Does WAM (Weighted Average Mark) belong in structured data?
Not as a standalone property — Schema.org has no wam property. However, WAM context belongs in your content and in the description fields of your markup. For postgraduate programs that use WAM as an admission requirement, include it in programPrerequisites: "A WAM of 65 or above in an undergraduate degree in a relevant discipline." For courses where postgraduate admission requires a WAM-based credential class, state the requirement explicitly rather than referencing "credit average" or "distinction average" without the underlying scale.

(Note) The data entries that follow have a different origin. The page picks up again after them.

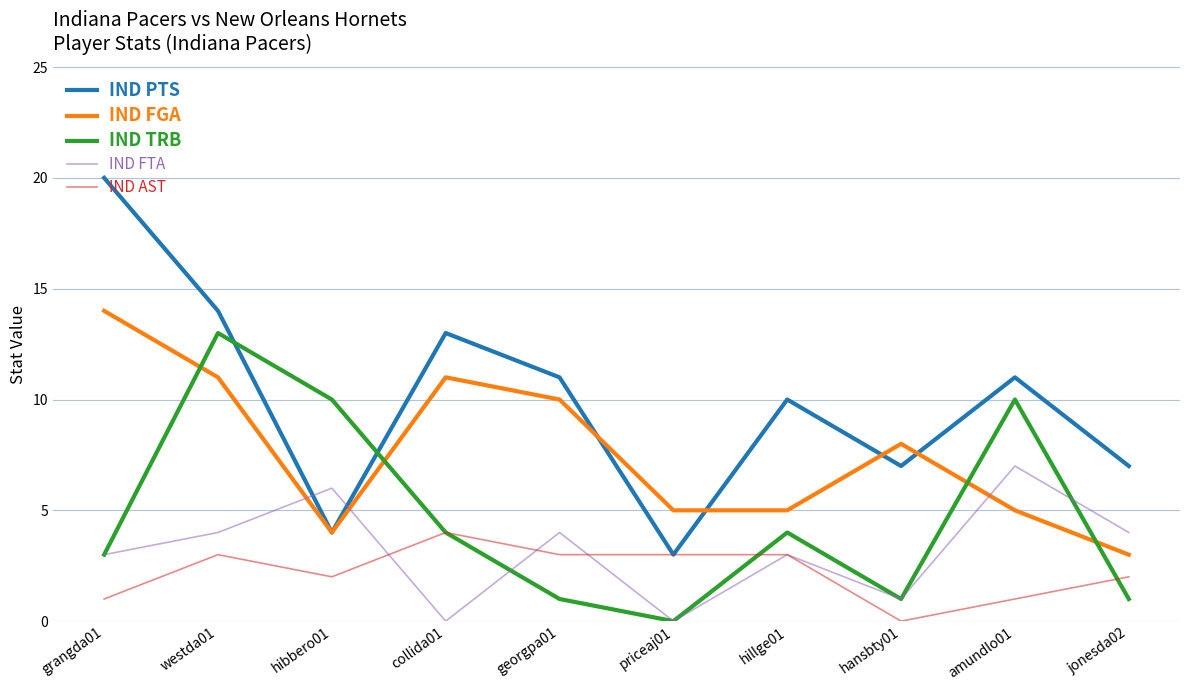

Count the number of categories in the chart.

10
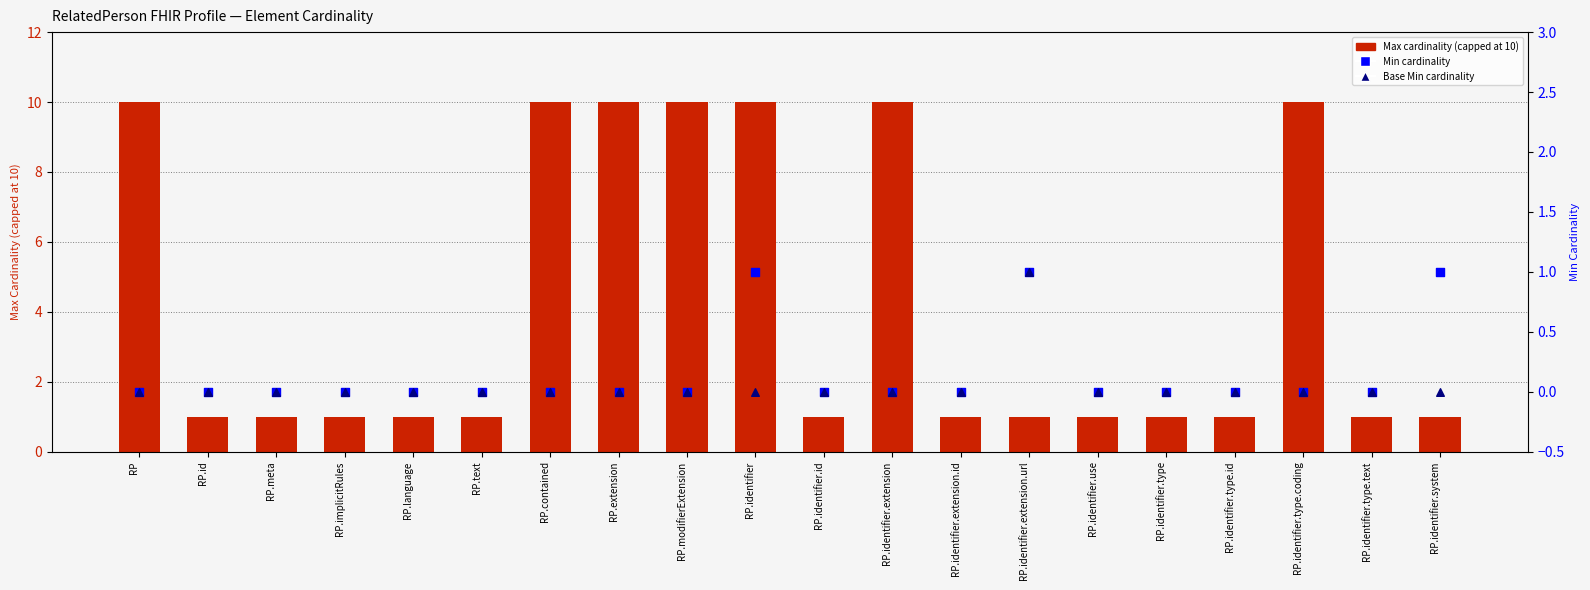

At which category is the sum across all series the highest?

RP.identifier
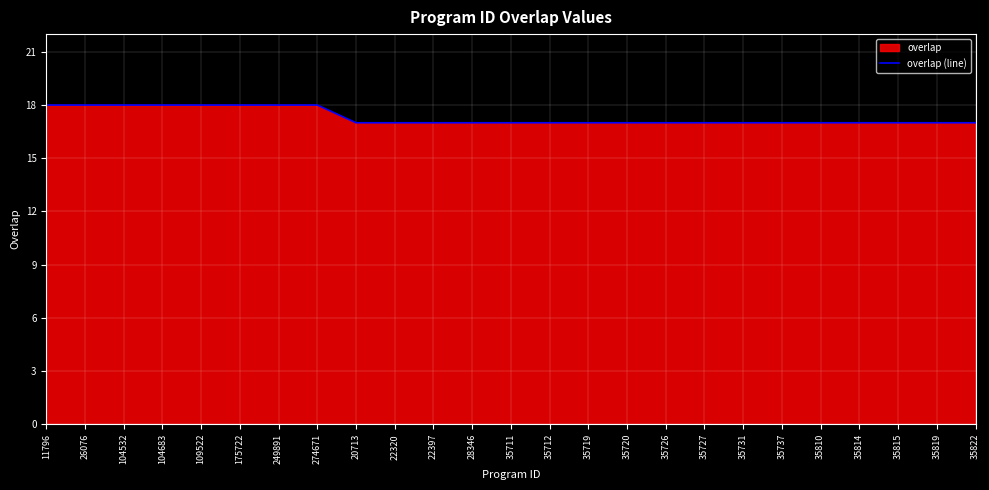

The value at 175722 is 18. True or false?

True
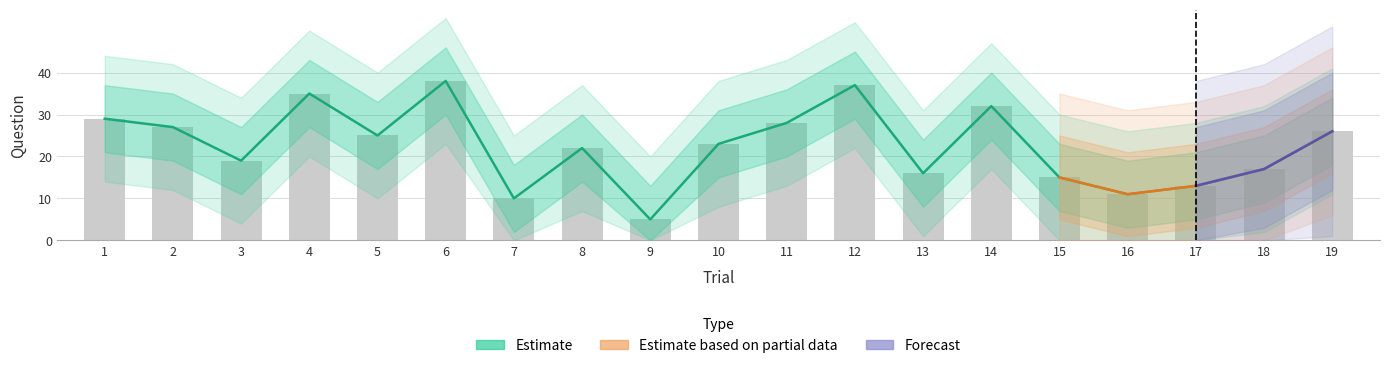

What value does the data have at 19?

26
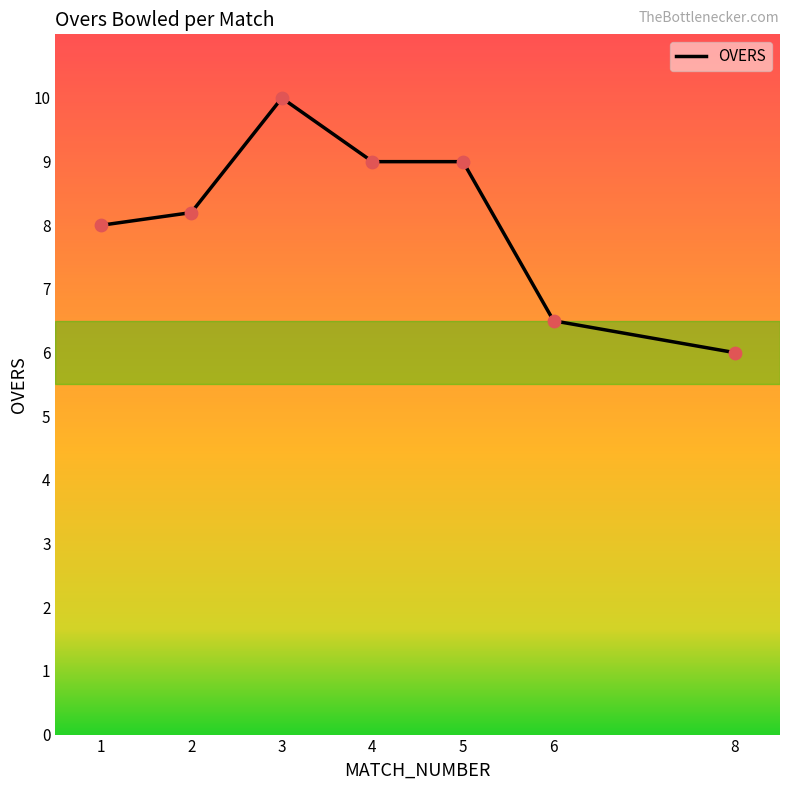

Which has a higher value, 4 or 6?

4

How does this markup interact with the Privacy Act 1988 and Australian Privacy Principles?
Schema.org markup on course pages does not engage the Privacy Act 1988 or the Australian Privacy Principles (APPs) — it describes the course, not individual students. The APP obligations arise when your website collects personal information through enquiry forms, chatbots, or application processes associated with the course page. Ensure that any data collection mechanism linked from a marked-up course page complies with APPs 3, 5, and 11 (collection, notification, and security), and that your privacy collection notice is current and accessible. For a broader treatment of privacy compliance in Australian higher education recruitment, see our guide on school accreditation and AI citations.
Schema.org EducationalOccupationalProgram markup is the most direct technical path for Australian universities to convert course pages from unstructured text into AI-citable entities. ATAR entry requirements, HECS-HELP eligibility, Graduate Outcomes Survey employment data, and Engineers Australia accreditation are all attributes that AI engines are equipped to extract, cross-reference, and cite — but only when encoded in structured data that makes them machine-readable.